The art exhibition: getting a second chance in life

By The Editorial Board 15 March 2023, 6:00AM

Life is not easy at the Tanumalala Prison for citizens who broke the law and have been incarcerated for many months or years.

Separated from their families and loved ones, prisoners are expected by societal norms to pay for their crimes by being confined to their prison walls, and undertake various forms of labour as restitution for their crimes. 

But the introduction of a prison arts program at Tanumalala is giving inmates a new lease of life, following its launching in August last year. Guests who travelled to the prison facility for the official launching last year were in awe of the artwork, which the prisoners took on after undergoing training run by a local artist.

Seven months later and the country’s first ever prison inmates' art exhibition was staged at the Taumeasina Island Resort last Friday. Artwork that the inmates painted as part of the prison arts program were on display and auctioned, with 40 per cent of the proceeds going back to the prison artists.

Police Commissioner Auapa'au Logoitino Filipo, who asked that the inmate artists receive 40 per cent of the income generated from the auction of their art pieces, was elated with the arrangement.

"We also offer other ways for the prisoners to make money that they can use when they are released, like earning 40 per cent of what money earned from crops they grow," he said. "These are great for them, to keep them motivated to become better citizens." 

Called the Second Chance Art Exhibition & Auction, it was held thanks to the support of the Ministry of Police Prisons and Corrections Services, the British High Commission, Samoa Stationery and Books (SSAB) Ltd, and the Senior Supreme Court Justice Vui Clarence Nelson.

We commend the Ministry, the British High Commission and the SSAB for enabling the inmates to realise their dreams – the art exhibition and auction last Friday evening confirmed to the prisoners that there is life outside their prison walls, and if they use their talents well they can reap the benefits.

Local artist Lalovai Peseta, the co-owner of Manumea Arts Studio, confirmed in an interview with this newspaper that he ran an eight-week painting course for the inmates last year which enabled them to learn the basics in painting.

"I was a facilitator and I introduced my monochromatic style of painting to them and taught them about painting, also looking at visual art as a medicine for their minds while they are behind bars," he said.

"Art is a language that was there before written languages and photographs. It is a vital part of our survival."

Mr. Peseta is correct – in that art while being a language is also a critical part of our survival – and it showed in how quickly the local inmates were able to express themselves freely with the multiple strokes of their brushes.

Commissioner Auapa'au told the Samoa Observer last Friday evening that he is a big believer in prisoners’ rehabilitation programs.

=== SUPPLIED INFORMATION ===
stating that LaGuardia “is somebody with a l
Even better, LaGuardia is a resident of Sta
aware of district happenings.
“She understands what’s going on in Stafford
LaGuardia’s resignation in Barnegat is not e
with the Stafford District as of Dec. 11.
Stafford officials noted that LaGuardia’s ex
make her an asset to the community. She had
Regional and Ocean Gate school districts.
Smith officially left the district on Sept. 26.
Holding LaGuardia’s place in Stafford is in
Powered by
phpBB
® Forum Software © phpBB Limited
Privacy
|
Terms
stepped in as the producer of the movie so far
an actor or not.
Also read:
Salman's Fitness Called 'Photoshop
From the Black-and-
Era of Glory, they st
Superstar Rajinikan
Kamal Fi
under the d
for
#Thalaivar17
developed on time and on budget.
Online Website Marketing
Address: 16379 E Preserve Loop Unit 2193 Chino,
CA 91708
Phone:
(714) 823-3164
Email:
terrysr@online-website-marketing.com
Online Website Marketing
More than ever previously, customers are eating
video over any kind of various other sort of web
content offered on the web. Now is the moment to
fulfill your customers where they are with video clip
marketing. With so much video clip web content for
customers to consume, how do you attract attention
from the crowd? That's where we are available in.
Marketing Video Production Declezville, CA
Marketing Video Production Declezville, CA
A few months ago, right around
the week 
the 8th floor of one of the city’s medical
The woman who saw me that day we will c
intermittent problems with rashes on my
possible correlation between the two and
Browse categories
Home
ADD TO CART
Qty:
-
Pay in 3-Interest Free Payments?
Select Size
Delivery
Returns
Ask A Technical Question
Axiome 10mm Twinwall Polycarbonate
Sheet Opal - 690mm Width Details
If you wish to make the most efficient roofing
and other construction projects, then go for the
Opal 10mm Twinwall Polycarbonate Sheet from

=== ACTIVITY A ===
Reproduce a passage of the prison art editorial word for word, beginning with "Life is not" and stopping after "a local artist.".
=== ACTIVITY B ===
Put this sentence from the prison art editorial into Spanish: "Art is a language that was there before written languages and photographs."
The items have nothing to do with the editorial.

=== TASK RESULT A ===
Life is not easy at the Tanumalala Prison for citizens who broke the law and have been incarcerated for many months or years.

Separated from their families and loved ones, prisoners are expected by societal norms to pay for their crimes by being confined to their prison walls, and undertake various forms of labour as restitution for their crimes. 

But the introduction of a prison arts program at Tanumalala is giving inmates a new lease of life, following its launching in August last year. Guests who travelled to the prison facility for the official launching last year were in awe of the artwork, which the prisoners took on after undergoing training run by a local artist.

=== TASK RESULT B ===
El arte es un lenguaje que existía antes que los idiomas escritos y las fotografías.